Mark Malloch Brown, former UN Deputy Secretary General; and Minister of State at the UK’s Foreign and Commonwealth Office responsible for Africa, Asia and the United Nations
The International Institute for Middle-East and Balkan Studies (IFIMES) in Ljubljana, Slovenia, regularly analyses events in the Middle East and the Balkans. Mark Malloch Brown, former UN Deputy Secretary General; and Minister of State at the UK’s Foreign and Commonwealth Office responsible for Africa, Asia and the United Nations writes about the reform of the Universal Organization. His article entitled“Reforming the Universal Organization” is published below.
Reforming the Universal Organization
If two middle-aged singles were to re-tie the marital knot, the likely reason would be to share their lonely old age. Yet there might be altogether more dynamic reasons for the EU and the UN to consider renewing their vows. They could, at a stretch, become the world’s new power couple.
As a policy brief by the European Council on Foreign Relations entitled “Why Europe Needs a New Global Strategy” argued recently, despite the despondency that grips its politicians and publics, Europe achieved several decades of dynamic diplomacy that slumped into failure only in recent years. That success centred on the soft power successes of the EU’s own enlargement strategy, still arguably the single most significant geopolitical shift of our times, and on building up regional partner institutions like the African Union, where Europe has largely bankrolled improved peacekeeping and conflict resolution capabilities. Europe has made a much bigger contribution to peace on the African continent, for example, than has the U.S. creation of its Africa Command.
But now the ‘Big Rises’, notably of China and its fellow BRICs, and the ‘Big Fall’ of President Obama’s America leave Europe apparently naked and middle-aged, a far greater symbol of Western decline over the last decade than the United States itself. Europe’s failure to apply to its Arab neighbours the same soft power skills of economic inducement and political smooth talking that brought Eastern Europe into its fold has reinforced a growing perception that Europe has lost its way.
Consumed by the internal crisis of the euro and lacking political will, resources and vision, Europe has watched its Arab neighbours slump back into instability and authoritarianism. Nowhere is Europe’s failure, and in this that of the wider world as well, more evident than Syria. Feckless diplomacy, a divided UN Security Council, and empty threats of intervention all amount to a casebook study of how not to handle a crisis. Russia and the U.S. deserve the major share of the blame, but Europe is left wringing its hands; Russia and America have been powerful meddlers, while Europe was just impotent.
Within the bowels of this disaster, though, lie the clues to a way back for Europe, and perhaps even Syria. The first lesson is that the only forum in which EU member countries can make their views heard in a situation such as Syria is the UN. Public opinion in Europe won’t countenance, at least for now, sabre rattling by NATO or the creation of coalitions of the willing, let alone military intervention. The vote in the British Parliament against even limited punitive air strikes after the use of chemical weapons by the Syrian regime made that very plain.
Like it or not, Europeans in this day and age expect their governments to pursue their international objectives through the rule of law, international institutions and through the sometimes rather elusive concept of soft power. They are increasingly wary of the projection of force unless all other means of dispute resolution have been exhausted. In other words, Europeans imbue the core approach of the United Nations since its founding. Although British and French governments may sometimes hanker after the gunboat diplomacy of bygone times, more cautious governments like those of Germany, the Netherlands and Sweden better represent long-term European public sentiment. The last decade has seen a 20% fall in Europe’s military budgets, an even greater fall in military R&D spending and an increasingly deep-seated wariness about foreign adventures. A recent U.S. Secretary of Defense noted with concern that Europe is in danger of “demilitarising”.

■ Source records
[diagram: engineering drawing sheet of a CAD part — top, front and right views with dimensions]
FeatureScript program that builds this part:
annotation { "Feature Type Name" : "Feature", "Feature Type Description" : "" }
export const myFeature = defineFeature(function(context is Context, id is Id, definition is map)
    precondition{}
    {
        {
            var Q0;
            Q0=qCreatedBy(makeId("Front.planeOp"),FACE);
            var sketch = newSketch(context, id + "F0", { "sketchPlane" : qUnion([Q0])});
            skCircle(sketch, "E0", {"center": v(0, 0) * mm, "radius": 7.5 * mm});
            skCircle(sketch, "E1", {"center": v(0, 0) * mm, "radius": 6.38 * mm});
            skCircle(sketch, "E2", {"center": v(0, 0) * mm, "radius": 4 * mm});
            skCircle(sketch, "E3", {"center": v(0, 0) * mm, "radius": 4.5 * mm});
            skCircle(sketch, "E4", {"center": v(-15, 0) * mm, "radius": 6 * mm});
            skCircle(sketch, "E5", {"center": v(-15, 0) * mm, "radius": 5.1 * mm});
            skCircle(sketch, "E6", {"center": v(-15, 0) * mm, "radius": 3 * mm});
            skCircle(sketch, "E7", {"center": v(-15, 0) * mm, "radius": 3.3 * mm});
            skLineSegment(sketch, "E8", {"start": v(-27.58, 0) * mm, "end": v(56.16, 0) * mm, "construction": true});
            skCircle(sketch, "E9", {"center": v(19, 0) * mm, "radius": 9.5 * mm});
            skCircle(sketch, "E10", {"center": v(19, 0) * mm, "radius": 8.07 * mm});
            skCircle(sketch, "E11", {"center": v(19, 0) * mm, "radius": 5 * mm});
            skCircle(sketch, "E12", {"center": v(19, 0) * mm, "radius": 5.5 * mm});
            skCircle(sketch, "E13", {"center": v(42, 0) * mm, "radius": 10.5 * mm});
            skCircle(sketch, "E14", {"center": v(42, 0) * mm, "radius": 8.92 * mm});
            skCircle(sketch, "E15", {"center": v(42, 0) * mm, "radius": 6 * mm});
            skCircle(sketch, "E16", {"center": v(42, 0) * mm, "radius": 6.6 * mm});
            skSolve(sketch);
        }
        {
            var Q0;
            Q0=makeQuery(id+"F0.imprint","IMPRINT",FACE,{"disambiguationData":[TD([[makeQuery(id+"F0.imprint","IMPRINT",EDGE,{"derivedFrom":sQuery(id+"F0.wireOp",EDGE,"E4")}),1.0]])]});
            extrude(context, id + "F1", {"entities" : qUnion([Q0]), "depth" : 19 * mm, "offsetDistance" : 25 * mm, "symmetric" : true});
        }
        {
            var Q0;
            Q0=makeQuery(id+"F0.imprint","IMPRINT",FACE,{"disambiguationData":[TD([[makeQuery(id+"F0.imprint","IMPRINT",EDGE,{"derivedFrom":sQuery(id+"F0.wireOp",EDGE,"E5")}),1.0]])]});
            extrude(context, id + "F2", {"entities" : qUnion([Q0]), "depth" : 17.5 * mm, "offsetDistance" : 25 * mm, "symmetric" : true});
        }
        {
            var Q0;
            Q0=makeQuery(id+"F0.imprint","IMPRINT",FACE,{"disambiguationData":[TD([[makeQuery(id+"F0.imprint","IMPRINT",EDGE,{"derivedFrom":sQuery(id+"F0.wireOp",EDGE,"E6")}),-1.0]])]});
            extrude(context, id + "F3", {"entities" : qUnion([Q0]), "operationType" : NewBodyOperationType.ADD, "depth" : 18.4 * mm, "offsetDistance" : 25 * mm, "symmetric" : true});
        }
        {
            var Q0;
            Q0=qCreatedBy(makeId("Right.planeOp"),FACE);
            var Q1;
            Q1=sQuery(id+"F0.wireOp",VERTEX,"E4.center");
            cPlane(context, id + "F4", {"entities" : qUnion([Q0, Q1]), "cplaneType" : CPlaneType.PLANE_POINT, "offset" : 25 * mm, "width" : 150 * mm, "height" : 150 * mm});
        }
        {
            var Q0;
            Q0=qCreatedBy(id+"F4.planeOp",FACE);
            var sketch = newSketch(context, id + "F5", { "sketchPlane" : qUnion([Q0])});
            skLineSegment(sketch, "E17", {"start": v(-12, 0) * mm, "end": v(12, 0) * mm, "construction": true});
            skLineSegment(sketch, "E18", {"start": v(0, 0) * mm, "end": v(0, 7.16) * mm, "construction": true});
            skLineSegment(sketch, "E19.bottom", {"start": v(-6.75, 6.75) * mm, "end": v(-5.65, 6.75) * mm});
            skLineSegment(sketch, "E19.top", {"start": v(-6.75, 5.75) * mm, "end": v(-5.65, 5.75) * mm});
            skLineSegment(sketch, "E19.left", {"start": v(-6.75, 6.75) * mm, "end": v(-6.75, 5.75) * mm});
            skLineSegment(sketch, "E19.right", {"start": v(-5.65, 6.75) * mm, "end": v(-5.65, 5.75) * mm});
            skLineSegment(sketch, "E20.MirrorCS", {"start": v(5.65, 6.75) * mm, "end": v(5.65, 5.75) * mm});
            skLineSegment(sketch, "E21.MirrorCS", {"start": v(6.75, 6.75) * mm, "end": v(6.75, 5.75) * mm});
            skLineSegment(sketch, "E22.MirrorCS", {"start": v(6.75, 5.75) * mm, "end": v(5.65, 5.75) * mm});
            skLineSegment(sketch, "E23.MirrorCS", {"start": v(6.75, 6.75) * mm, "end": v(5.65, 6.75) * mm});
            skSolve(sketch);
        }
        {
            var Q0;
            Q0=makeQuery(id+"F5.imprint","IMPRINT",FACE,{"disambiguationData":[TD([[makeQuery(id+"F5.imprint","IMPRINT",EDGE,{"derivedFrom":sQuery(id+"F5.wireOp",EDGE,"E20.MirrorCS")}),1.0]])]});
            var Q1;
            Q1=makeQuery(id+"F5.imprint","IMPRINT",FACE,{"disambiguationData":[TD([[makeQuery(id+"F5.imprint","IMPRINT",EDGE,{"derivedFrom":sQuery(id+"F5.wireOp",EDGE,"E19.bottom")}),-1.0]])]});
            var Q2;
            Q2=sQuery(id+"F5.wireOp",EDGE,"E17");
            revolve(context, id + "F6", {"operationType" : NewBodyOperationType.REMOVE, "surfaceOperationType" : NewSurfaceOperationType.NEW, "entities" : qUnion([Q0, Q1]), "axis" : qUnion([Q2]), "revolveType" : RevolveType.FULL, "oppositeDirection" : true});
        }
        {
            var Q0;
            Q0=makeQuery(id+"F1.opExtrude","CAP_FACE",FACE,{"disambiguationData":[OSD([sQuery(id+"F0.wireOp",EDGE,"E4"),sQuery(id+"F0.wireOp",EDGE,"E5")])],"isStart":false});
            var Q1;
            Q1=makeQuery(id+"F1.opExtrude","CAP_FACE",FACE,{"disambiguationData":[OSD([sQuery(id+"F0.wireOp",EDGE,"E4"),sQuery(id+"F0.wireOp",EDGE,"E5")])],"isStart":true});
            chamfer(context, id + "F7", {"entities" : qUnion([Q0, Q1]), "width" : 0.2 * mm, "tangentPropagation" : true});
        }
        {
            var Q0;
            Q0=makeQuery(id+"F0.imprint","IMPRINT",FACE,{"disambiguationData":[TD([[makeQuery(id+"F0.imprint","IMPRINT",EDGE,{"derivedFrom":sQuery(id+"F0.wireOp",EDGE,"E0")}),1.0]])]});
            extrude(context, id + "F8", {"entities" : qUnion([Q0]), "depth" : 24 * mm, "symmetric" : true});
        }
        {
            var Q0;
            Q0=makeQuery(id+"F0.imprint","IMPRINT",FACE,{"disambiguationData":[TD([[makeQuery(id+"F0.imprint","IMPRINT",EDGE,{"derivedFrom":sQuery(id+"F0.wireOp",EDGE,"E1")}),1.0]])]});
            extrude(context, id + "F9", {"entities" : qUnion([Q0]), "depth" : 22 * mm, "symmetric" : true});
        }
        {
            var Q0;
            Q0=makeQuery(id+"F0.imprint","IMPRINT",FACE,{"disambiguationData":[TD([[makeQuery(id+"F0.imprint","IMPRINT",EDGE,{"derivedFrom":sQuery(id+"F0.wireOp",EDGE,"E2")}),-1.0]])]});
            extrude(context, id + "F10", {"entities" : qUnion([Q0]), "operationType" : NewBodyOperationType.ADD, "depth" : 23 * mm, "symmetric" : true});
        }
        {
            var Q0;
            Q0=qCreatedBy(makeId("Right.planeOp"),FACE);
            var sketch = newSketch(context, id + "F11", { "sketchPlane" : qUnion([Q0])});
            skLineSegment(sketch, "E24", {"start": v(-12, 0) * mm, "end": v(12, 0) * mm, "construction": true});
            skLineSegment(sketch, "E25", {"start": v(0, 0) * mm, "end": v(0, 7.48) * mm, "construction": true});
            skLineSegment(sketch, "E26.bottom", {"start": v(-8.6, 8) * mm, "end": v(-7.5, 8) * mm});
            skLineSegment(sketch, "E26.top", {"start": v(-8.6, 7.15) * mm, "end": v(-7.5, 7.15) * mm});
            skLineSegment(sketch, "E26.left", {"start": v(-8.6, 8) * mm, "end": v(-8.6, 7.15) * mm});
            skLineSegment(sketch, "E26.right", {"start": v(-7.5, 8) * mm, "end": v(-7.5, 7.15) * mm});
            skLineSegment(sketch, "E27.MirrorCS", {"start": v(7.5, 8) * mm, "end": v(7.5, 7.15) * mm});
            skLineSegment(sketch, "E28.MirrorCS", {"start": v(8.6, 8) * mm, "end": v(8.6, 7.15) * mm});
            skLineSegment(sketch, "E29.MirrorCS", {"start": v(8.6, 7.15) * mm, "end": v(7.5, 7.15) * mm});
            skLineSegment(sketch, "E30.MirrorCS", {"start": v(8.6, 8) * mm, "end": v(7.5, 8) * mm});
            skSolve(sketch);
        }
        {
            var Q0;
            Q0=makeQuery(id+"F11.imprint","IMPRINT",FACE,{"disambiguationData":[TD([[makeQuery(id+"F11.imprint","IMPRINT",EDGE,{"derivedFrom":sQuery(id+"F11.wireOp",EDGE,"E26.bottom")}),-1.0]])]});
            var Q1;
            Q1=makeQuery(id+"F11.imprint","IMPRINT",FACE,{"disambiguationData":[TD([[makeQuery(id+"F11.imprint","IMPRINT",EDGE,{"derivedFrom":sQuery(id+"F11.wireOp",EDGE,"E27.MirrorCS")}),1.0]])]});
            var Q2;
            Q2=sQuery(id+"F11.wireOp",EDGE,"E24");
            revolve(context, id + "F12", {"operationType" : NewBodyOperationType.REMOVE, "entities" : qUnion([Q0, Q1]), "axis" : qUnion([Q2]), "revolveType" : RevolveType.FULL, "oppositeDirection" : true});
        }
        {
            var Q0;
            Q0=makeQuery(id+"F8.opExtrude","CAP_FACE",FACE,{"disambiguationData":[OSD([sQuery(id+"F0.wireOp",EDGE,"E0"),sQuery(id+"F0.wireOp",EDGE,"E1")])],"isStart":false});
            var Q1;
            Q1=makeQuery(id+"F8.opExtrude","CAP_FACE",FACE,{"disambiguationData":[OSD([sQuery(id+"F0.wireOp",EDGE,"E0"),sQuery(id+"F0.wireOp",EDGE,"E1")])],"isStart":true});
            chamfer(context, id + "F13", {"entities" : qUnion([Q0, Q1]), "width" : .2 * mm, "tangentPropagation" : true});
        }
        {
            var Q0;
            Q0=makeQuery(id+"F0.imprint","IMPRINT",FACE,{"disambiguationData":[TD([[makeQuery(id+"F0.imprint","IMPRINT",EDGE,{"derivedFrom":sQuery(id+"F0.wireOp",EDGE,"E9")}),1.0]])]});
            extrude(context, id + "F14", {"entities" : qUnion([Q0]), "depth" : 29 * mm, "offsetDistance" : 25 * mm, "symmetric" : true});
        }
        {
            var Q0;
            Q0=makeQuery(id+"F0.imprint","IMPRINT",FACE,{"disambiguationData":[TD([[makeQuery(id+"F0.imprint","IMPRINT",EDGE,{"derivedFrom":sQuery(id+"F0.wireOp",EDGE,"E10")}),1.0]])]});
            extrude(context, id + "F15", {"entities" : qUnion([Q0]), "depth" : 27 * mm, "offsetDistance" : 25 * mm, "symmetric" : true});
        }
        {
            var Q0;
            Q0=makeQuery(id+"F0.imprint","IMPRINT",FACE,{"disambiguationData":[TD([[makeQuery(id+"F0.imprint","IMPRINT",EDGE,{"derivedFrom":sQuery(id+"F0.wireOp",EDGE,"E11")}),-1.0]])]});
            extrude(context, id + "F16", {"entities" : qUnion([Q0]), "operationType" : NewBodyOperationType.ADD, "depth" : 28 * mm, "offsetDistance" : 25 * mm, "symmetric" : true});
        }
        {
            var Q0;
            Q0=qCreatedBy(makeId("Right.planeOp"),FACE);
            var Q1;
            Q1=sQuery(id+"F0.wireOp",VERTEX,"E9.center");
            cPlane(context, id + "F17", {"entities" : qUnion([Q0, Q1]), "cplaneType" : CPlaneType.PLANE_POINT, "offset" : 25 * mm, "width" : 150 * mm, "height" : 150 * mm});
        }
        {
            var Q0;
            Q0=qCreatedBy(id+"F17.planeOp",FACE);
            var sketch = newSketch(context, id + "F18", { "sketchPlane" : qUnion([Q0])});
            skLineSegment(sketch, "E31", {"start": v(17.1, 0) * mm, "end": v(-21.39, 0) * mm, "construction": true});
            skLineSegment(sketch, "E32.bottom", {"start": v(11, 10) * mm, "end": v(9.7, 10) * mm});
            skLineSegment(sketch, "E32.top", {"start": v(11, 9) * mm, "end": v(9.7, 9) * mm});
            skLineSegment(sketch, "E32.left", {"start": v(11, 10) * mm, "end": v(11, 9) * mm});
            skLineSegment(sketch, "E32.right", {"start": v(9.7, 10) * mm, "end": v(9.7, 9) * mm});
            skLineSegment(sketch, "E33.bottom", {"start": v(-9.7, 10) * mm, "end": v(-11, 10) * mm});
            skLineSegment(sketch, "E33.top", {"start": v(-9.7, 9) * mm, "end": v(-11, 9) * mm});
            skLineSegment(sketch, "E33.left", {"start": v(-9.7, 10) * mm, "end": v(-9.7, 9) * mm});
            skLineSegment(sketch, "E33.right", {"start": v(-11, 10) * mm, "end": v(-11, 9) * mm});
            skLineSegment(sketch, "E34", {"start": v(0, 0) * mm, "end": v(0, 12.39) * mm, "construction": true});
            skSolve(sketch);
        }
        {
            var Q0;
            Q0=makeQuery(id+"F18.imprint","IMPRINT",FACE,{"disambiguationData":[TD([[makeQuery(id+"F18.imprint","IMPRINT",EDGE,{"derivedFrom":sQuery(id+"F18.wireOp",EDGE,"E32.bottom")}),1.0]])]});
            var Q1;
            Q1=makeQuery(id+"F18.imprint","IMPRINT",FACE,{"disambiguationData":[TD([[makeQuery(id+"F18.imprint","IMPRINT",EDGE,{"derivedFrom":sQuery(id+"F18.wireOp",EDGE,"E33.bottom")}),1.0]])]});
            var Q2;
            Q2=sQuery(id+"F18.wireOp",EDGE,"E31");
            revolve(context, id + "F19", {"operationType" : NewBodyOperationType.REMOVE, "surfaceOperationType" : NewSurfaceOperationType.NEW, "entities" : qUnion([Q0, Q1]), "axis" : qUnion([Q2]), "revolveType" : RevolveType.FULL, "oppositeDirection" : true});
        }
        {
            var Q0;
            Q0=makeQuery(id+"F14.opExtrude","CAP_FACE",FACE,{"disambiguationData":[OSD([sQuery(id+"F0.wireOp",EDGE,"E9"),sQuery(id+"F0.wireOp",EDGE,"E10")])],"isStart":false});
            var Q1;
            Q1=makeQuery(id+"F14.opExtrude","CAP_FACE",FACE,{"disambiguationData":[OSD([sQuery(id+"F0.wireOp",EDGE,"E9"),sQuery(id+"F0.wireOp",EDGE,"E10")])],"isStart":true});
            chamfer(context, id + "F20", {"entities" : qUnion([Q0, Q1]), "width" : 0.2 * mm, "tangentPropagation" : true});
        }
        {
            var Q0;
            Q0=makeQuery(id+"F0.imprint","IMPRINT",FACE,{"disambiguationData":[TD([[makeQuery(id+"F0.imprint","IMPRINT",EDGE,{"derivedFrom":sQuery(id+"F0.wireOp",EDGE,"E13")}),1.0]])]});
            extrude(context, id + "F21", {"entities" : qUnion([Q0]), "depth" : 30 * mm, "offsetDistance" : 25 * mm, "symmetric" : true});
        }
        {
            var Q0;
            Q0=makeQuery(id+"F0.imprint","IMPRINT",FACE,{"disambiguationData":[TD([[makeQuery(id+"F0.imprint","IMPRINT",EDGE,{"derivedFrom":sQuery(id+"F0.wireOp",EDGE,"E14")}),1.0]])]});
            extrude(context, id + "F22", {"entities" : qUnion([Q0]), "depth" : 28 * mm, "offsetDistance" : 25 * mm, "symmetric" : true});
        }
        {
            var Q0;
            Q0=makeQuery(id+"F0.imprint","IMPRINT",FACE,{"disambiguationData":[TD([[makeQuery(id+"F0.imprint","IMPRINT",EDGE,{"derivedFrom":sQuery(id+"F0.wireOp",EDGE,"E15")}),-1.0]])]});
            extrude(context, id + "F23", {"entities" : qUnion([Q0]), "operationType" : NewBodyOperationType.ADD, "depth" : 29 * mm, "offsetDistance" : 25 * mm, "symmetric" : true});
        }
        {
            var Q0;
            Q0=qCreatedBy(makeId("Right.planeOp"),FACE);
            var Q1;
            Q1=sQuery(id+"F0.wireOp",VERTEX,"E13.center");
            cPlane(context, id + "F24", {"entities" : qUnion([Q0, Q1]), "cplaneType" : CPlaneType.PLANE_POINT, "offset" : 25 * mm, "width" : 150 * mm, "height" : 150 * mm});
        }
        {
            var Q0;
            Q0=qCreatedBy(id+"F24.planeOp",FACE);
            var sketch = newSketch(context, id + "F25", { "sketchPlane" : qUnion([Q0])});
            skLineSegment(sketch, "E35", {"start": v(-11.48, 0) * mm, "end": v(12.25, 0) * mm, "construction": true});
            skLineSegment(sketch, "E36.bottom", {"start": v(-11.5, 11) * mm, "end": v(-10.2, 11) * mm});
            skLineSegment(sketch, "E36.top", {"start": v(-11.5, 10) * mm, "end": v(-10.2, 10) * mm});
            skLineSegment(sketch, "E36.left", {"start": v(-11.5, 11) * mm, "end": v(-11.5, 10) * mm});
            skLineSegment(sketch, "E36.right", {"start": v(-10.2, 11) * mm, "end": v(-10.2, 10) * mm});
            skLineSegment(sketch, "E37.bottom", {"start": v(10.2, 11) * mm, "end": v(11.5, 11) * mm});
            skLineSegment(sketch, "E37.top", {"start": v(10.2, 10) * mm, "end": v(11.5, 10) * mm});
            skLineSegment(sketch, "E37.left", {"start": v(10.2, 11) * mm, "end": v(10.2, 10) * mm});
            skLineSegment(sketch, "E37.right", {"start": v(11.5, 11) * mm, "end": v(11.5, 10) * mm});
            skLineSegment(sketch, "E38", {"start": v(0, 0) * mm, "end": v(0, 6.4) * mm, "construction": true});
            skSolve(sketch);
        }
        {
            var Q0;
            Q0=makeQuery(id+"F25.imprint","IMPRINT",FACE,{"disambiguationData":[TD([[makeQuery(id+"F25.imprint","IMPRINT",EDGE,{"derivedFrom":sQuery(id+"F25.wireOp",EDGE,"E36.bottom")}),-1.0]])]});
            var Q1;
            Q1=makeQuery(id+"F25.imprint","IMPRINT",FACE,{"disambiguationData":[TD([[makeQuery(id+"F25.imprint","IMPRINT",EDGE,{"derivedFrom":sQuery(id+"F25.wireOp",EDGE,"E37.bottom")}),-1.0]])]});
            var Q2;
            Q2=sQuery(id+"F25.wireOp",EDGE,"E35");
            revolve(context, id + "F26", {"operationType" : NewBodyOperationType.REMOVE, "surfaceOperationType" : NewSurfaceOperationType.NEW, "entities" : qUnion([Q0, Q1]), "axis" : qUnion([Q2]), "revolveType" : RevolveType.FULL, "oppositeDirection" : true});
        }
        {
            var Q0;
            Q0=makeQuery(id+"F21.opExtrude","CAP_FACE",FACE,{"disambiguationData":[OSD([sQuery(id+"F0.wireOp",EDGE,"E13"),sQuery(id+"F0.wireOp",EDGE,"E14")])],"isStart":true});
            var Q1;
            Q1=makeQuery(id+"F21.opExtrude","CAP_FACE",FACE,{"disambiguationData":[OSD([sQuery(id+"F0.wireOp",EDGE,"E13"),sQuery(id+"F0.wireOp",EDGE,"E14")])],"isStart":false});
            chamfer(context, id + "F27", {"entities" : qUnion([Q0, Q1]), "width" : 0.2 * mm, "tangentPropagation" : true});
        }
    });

■ Tasks to carry out
• A. Please reproduce the UN reform article starting with "But now the" and going on through "lost its way.", swapping "soft power skills" for "diplomatic skills".
• B. Decide whether each statement agrees with the UN reform article, answering yes or no and quoting the words that settle it. (i) The British Parliament voted against even limited punitive air strikes on the Syrian regime. (ii) Europe's military budgets rose by 20% over the last decade. (iii) The U.S. Africa Command contributed more to peace in Africa than Europe did.

■ The responses
• A.
But now the ‘Big Rises’, notably of China and its fellow BRICs, and the ‘Big Fall’ of President Obama’s America leave Europe apparently naked and middle-aged, a far greater symbol of Western decline over the last decade than the United States itself. Europe’s failure to apply to its Arab neighbours the same diplomatic skills of economic inducement and political smooth talking that brought Eastern Europe into its fold has reinforced a growing perception that Europe has lost its way.

• B.
(i) Yes: "The vote in the British Parliament against even limited punitive air strikes after the use of chemical weapons by the Syrian regime made that very plain."
(ii) No: "The last decade has seen a 20% fall in Europe’s military budgets."
(iii) No: "Europe has made a much bigger contribution to peace on the African continent, for example, than has the U.S. creation of its Africa Command."